* _Tugas yang Dikerjakan_
1. Ringkaslah teks tentang hidayah dan shalat dhuhur ini dalam dua kalimat.
2. Jawablah pertanyaan berikut berdasarkan teks dokumen:
(a) Apa yang menimbulkan monopoli keramaian di ruang penuh pustaka?
(b) Waktu apa yang dicantumkan setelah pembesar kampus beranjak dari meja kerjanya?
(c) Siapa yang dibawa serta oleh pembesar itu?

* _Teks Dokumen_
+ + + + +

Tuhan memberikan
apa-apa yang kita butuhkan, bukan apa-apa yang kita inginkan. Sekuat apapun
kita meminta hidayah, ia akan datang saat Tuhan telah menghendaki kita. Sekeras
apapun usaha kita menolak kehadiran Nya, apabila Dia telah menunjukmu maka
tidak ada yang tidak mungkin.. Bahkan ketika kamu telah mengafirkan diri dalam
sekafir-kafirnya mahluk.
AC menimbulkan monopoli
keramaian diruang penuh pustaka ini. Obrolan demi obrolan tetap saja mengalir
meski panas tak bisa dikompromikan dengan AC. Didalam sini, mencuat
perbincangan tentang Tuhan. Apa yang menarik? "Ketidakpedulian manusia
apakah jadi hamba yang baik atau sebaliknya".
Adzan dhuhur
berkumandang. Mari kita lihat siapa yang bergegas menggelar sajadah dan
menikmati sujud tengah hari. Dari balik jendela kaca, pembesar kampus beranjak
dari meja kerjanya untuk menghadirkan diri dalam barisan shaf Nya.
12.15 pm.
Shalat di mushala ini
seperti seorang diri ditengah keramaian. Tidak ada jamaah yang dikenali kecuali
pembesar yang tadi terlihat berjalan menuju mushala. Ia membawa serta staf TU
yang hanya beberapa jumlahnya. Itulah pemimpin meski tidak mengimami shalat
berjamaah tetapi ia mengajak pada kebaikan. Mendadak ingat Jokowi yang menurut
warga tidak pernah sekalipun mengimami shalat padahal dia muslim.

+ + + + +

* _Rangkaian item_
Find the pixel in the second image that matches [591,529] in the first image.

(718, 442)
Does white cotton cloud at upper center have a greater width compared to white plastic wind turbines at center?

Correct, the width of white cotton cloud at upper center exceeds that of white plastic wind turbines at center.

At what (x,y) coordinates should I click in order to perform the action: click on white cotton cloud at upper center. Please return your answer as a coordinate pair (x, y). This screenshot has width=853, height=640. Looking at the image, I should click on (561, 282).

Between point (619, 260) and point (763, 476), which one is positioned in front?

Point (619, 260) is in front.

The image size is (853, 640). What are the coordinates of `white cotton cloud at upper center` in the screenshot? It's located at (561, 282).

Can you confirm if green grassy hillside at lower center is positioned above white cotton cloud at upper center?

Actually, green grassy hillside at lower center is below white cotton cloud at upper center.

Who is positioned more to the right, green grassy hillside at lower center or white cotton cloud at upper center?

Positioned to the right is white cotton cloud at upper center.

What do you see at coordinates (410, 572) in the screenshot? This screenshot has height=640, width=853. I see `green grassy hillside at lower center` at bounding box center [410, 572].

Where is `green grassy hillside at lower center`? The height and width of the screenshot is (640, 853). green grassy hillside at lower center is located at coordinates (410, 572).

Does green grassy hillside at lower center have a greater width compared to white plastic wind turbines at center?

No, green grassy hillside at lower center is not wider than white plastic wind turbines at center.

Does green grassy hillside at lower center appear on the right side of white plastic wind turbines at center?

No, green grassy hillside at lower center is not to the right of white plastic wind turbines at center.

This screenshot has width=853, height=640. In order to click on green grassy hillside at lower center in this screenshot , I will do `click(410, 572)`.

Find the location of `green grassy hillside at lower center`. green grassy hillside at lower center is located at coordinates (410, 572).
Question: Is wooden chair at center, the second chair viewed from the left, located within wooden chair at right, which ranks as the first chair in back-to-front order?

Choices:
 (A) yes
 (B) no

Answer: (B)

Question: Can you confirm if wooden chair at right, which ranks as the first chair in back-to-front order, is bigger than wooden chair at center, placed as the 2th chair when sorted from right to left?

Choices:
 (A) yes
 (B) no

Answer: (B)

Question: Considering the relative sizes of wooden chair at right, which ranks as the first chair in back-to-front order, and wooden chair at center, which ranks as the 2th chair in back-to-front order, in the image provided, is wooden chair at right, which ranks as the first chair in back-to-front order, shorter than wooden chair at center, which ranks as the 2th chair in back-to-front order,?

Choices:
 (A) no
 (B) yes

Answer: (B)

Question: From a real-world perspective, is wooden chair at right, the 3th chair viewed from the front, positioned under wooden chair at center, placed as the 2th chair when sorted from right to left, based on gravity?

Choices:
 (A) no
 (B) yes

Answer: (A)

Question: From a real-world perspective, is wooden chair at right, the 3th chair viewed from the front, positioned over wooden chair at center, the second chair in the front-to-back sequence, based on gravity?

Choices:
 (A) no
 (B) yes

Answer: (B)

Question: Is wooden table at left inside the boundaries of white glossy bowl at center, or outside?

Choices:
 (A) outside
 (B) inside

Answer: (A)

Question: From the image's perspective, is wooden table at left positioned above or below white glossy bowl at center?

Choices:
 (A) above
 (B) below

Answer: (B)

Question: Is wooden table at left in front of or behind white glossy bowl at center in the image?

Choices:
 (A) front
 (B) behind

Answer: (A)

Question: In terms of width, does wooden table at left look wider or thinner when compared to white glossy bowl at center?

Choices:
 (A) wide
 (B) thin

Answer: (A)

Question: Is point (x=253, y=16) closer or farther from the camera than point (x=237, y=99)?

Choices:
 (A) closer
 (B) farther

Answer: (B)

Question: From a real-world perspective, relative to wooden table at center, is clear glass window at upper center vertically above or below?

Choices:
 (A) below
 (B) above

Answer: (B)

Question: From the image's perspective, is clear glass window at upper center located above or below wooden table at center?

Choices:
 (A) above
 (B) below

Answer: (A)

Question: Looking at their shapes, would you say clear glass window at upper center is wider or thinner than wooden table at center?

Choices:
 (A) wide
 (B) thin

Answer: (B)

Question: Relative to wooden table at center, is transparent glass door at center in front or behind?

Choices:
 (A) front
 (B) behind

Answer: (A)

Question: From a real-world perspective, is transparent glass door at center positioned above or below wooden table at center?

+ + + + +

* _Jawaban Tiap Tugas_
1. Teks ini menyatakan bahwa Tuhan memberikan apa yang kita butuhkan, bukan yang kita inginkan, dan hidayah datang saat Tuhan menghendaki. Ketika adzan dhuhur berkumandang, seorang pembesar kampus beranjak dari meja kerjanya dan membawa beberapa staf TU ke mushala, sosok yang disebut pemimpin karena mengajak pada kebaikan meski tidak mengimami shalat.

2.
(a) AC.
(b) 12.15 pm.
(c) Staf TU yang hanya beberapa jumlahnya.